キノの旅 the Beautiful World 13

著者・時雨沢恵一先生。挿絵・黒星紅白先生。時雨沢先生は同レーベルで『アリソン』『リリアとトレイズ』といったアニメ化された作品を出されていますね。まぁ、この『キノの旅』が時雨沢先生の作品の中では一番最初にアニメ化されゲーム化もされた作品なのですが。出している作品がほぼ全部アニメ化されている人気作家、ということになりますか。
・シナリオ
「何だ?」キノが『フルート』を構えてスコープを覗いて、今いる丘の上から地平線を見下ろします。しばらくして、ようやくそれが何か分かりました。大量の土煙を生み出していたのは、大地を埋め尽くすような大型動物の大群でした。大きく太い体と頑丈そうな四肢を持つ、鈍い灰色をした草食動物です。「この辺に住むサイの一種、だね。水が欲しくて集団で移動中なんだよ」エルメスが言いました。灰色のサイの群は、何千頭、または何万頭いるのか分かりませんが、濁流のような密集度と勢いで大地を進んできます。その進む先には—「あ…」『フルート』を向けたキノが、声を漏らしました(「この世界の話・b」)他全11話収録。(7&YHPより抜粋。)
・感想
旅人キノや他の面子など、『旅人』たちが立ち寄る国で起きる様々な事を短編連作として綴っていく人気シリーズの、1年ぶりの新刊となる第13巻です。
今巻もカラーページで1話語っていたり、あとがきが20ページくらいあったりと、色々と荒唐無稽な形態で色々な話が読めます。
ただ、PS2ゲーム版の「キノの旅」に得点として収録されていたスペシャルブックレットの話が収録されていて、さらにあとがきと合わせるとそれだけで60ページくらいになっています。
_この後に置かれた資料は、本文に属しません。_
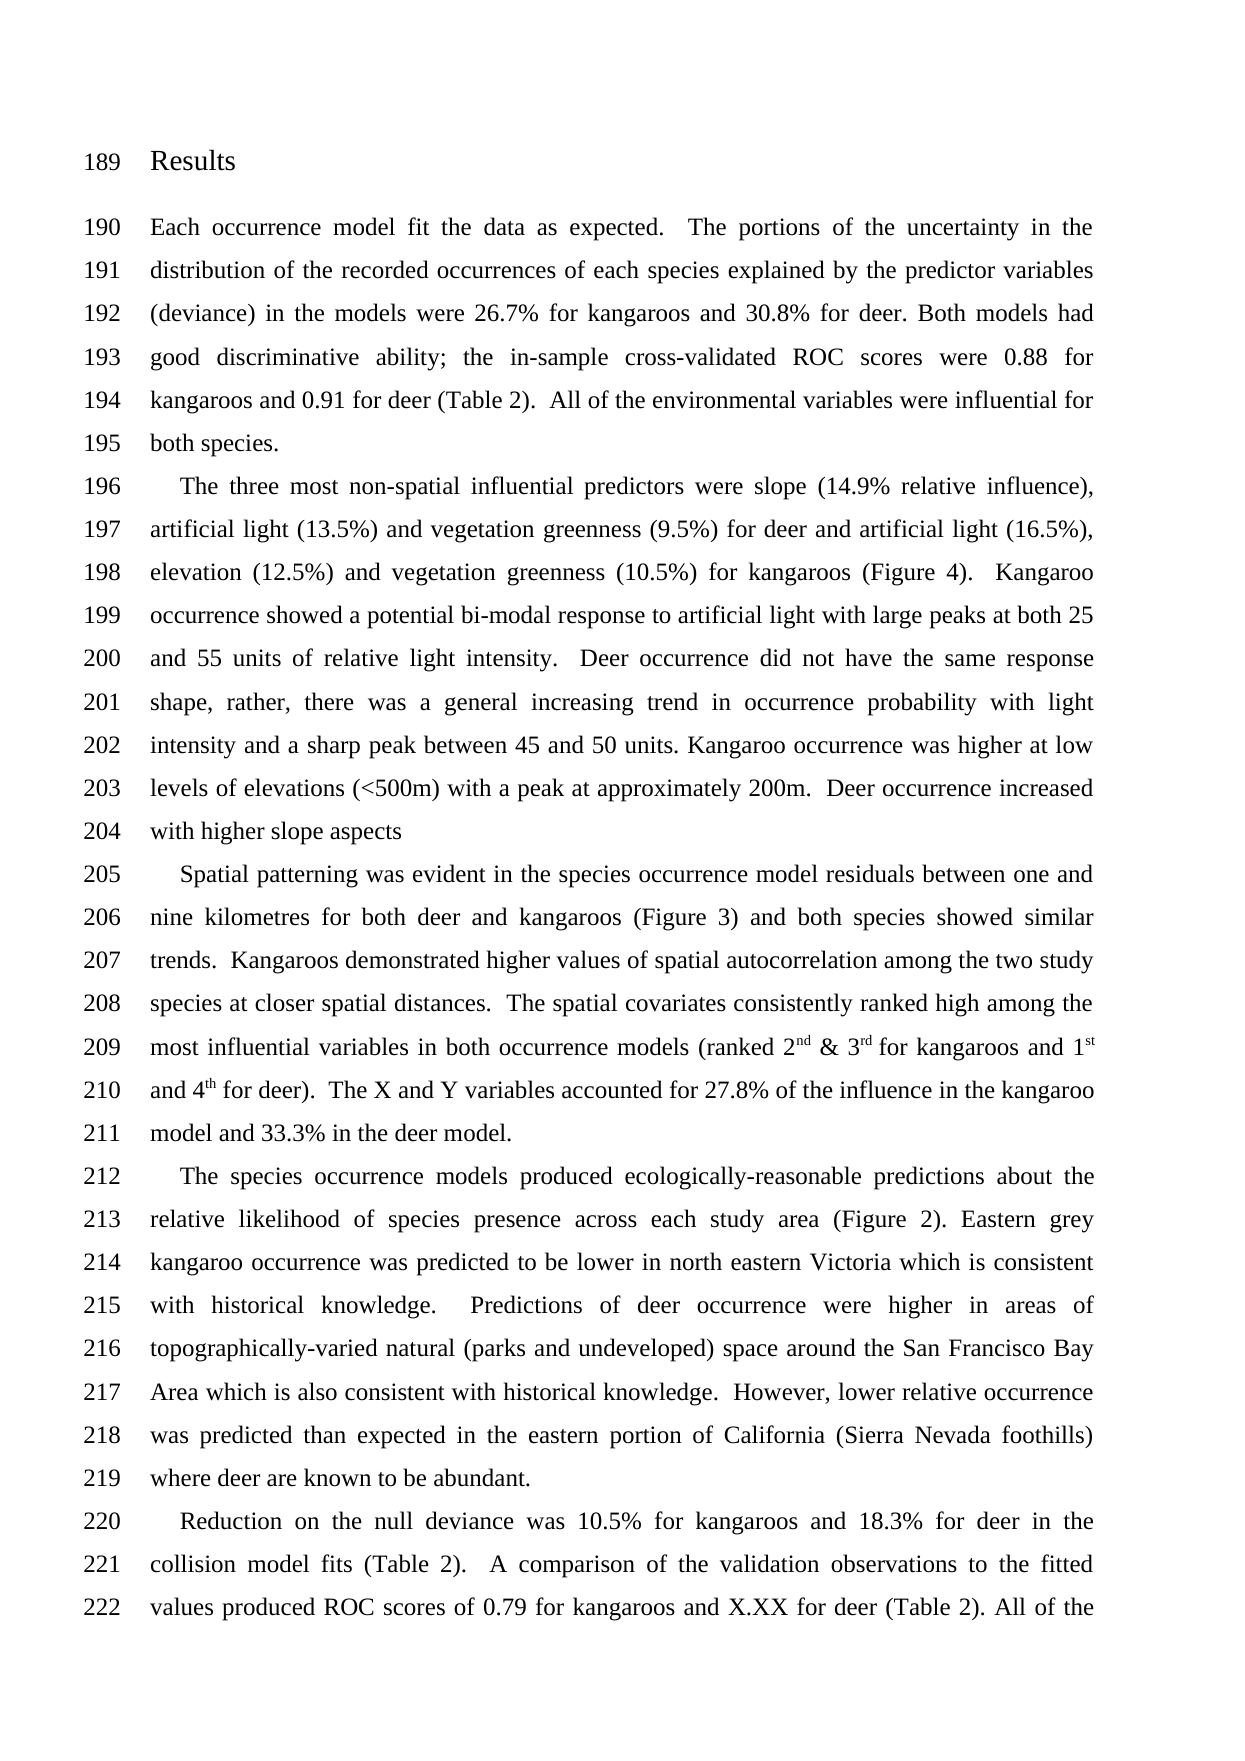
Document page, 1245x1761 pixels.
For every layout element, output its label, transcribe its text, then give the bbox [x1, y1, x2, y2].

text Spatial patterning was evident in the species occurrence model residuals between one and nine kilometres for both deer and kangaroos (Figure 3) and both species showed similar trends. Kangaroos demonstrated higher values of spatial autocorrelation among the two study species at closer spatial distances. The spatial covariates consistently ranked high among the most influential variables in both occurrence models (ranked 2nd & 3rd for kangaroos and 1st and 4th for deer). The X and Y variables accounted for 27.8% of the influence in the kangaroo model and 33.3% in the deer model. [150, 859, 1095, 1147]
text Each occurrence model fit the data as expected. The portions of the uncertainty in the distribution of the recorded occurrences of each species explained by the predictor variables (deviance) in the models were 26.7% for kangaroos and 30.8% for deer. Both models had good discriminative ability; the in-sample cross-validated ROC scores were 0.88 for kangaroos and 0.91 for deer (Table 2). All of the environmental variables were influential for both species. [150, 212, 1095, 457]
text Reduction on the null deviance was 10.5% for kangaroos and 18.3% for deer in the collision model fits (Table 2). A comparison of the validation observations to the fitted values produced ROC scores of 0.79 for kangaroos and X.XX for deer (Table 2). All of the [150, 1506, 1095, 1621]
text The three most non-spatial influential predictors were slope (14.9% relative influence), artificial light (13.5%) and vegetation greenness (9.5%) for deer and artificial light (16.5%), elevation (12.5%) and vegetation greenness (10.5%) for kangaroos (Figure 4). Kangaroo occurrence showed a potential bi-modal response to artificial light with large peaks at both 25 and 55 units of relative light intensity. Deer occurrence did not have the same response shape, rather, there was a general increasing trend in occurrence probability with light intensity and a sharp peak between 45 and 50 units. Kangaroo occurrence was higher at low levels of elevations (<500m) with a peak at approximately 200m. Deer occurrence increased with higher slope aspects [150, 471, 1095, 845]
text The species occurrence models produced ecologically-reasonable predictions about the relative likelihood of species presence across each study area (Figure 2). Eastern grey kangaroo occurrence was predicted to be lower in north eastern Victoria which is consistent with historical knowledge. Predictions of deer occurrence were higher in areas of topographically-varied natural (parks and undeveloped) space around the San Francisco Bay Area which is also consistent with historical knowledge. However, lower relative occurrence was predicted than expected in the eastern portion of California (Sierra Nevada foothills) where deer are known to be abundant. [150, 1161, 1095, 1492]
subtitle Results [150, 143, 1095, 177]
つまり何が言いたいかというと、この13巻自体は200ページほどでだいぶ短め、ということです。本編200ページほど+おまけで60ページでカラーページなどを合わせても300ページありませんのでかなり薄い感じですね。
しかし内容はいつも通りのクオリティで、旅先で立ち寄った何かしら特徴のある国、というその「特徴」の部分がうまく演出されていて読んでいて飽きません。色々なことがらにちょっとした伏線が張られていたり、風刺が効いた話題だったりと、読み進めているとなんだか妙に納得できるところや発想に唸らせられるところなんかがあって、今回も、読み進めるほど先が読みたくなる作品でした。